The Work of Funding Receivables
What are factoring services? How does it work toward funding exports and the like? It is when a service company such as a truck carrier provider renders services to its customers and then demands an invoice, and invoice factoring companies act as a sort of lender to the business that sent the invoice. After all, a service company may have a great deal of overhead like truck maintenance, fuel, workers’ pay, rent for land occupied by their facilities, and more, and sometimes, they will not have time to wait for an invoice to be paid, which can be 30 or 60 days away even if paid perfectly on time.
This is where funding receivables services play an active role. In this case, they will work for the service company, which is the client company, and they will pay that client company a large percentage of the invoice’s value right away in exchange for collecting 100% of the invoice’s value when the customer is ready to pay it. In this case, the client company gets a large portion of their invoice’s value right away, and they can use this money to pay for overhead, pay their workers, buy new equipment, or anything else that needs funding sooner than later. The invoice factoring company, meanwhile, will wait until the customer pays the invoice in full, and when this happens, the factoring company pays another small percentage of the invoice total to the client company, up to about 95% of the grand total. The remaining percentage is the profit that the factoring company makes from this whole deal. In this way, the client company exchanges a small percentage of the invoice’s total for the convenience of getting most of the invoice’s value right away, and this can be critical with time-sensitive expenses waiting to be paid.

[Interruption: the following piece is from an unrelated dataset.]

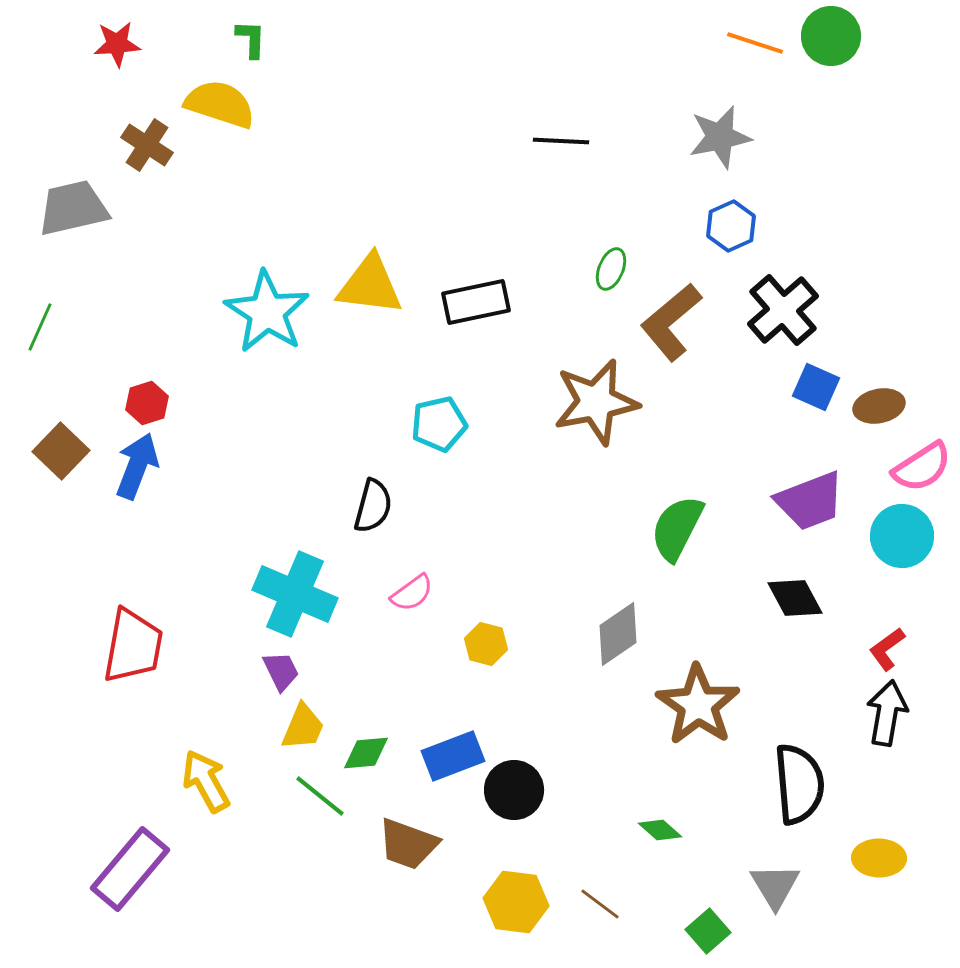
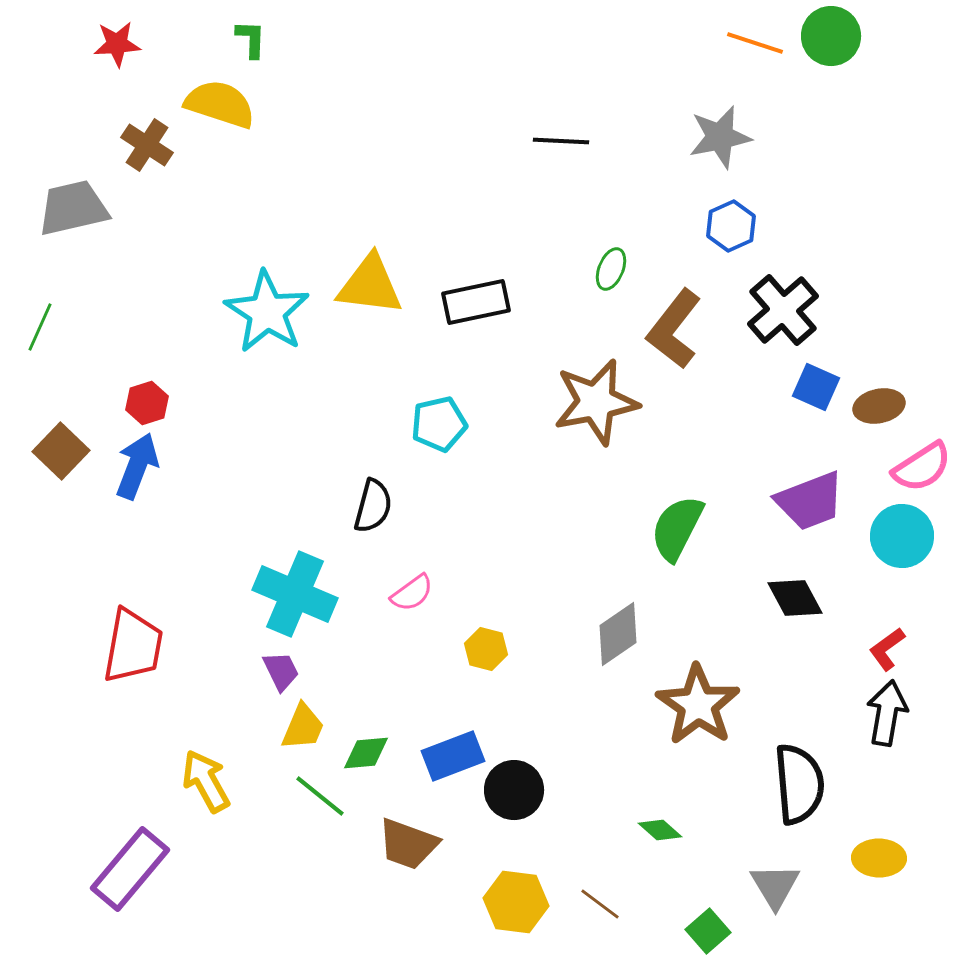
brown L-shape at (671, 322): moved 3 px right, 7 px down; rotated 12 degrees counterclockwise
yellow hexagon at (486, 644): moved 5 px down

This is a sort of lending service, so a funding receivables company may choose to work with client businesses who have a better business-to-business credit score. Unlike private credit scores, which go up from 300 to 850, a business credit score scale ranges from 0 to 100, and a business may want to work hard to maintain its credit ranking so that factoring companies will be willing to work with them. After all, a U.S. Bank study has determined that 82% of companies that fail are ruined by cash flow problems, so making good use of invoice factoring can prevent this complication. Many small businesses that do not have deep treasuries may choose to make use of factoring, seeing how they do not have huge reserves or loans to fall back on while they are waiting for an invoice to be paid in full. In fact, it has been determined that 99.7% of all business in the United States is conducted by small businesses (which are defined as having 500 or fewer employees). All of these small businesses want to succeed, of course, so the ones that rely on invoices for their income may want to establish good business credit and reach out to funding receivables companies, especially when they are first starting out, to make sure that they always have cash on hand for their expenses. A startup business may not have the capital to wait for invoices to be paid in the normal time frame.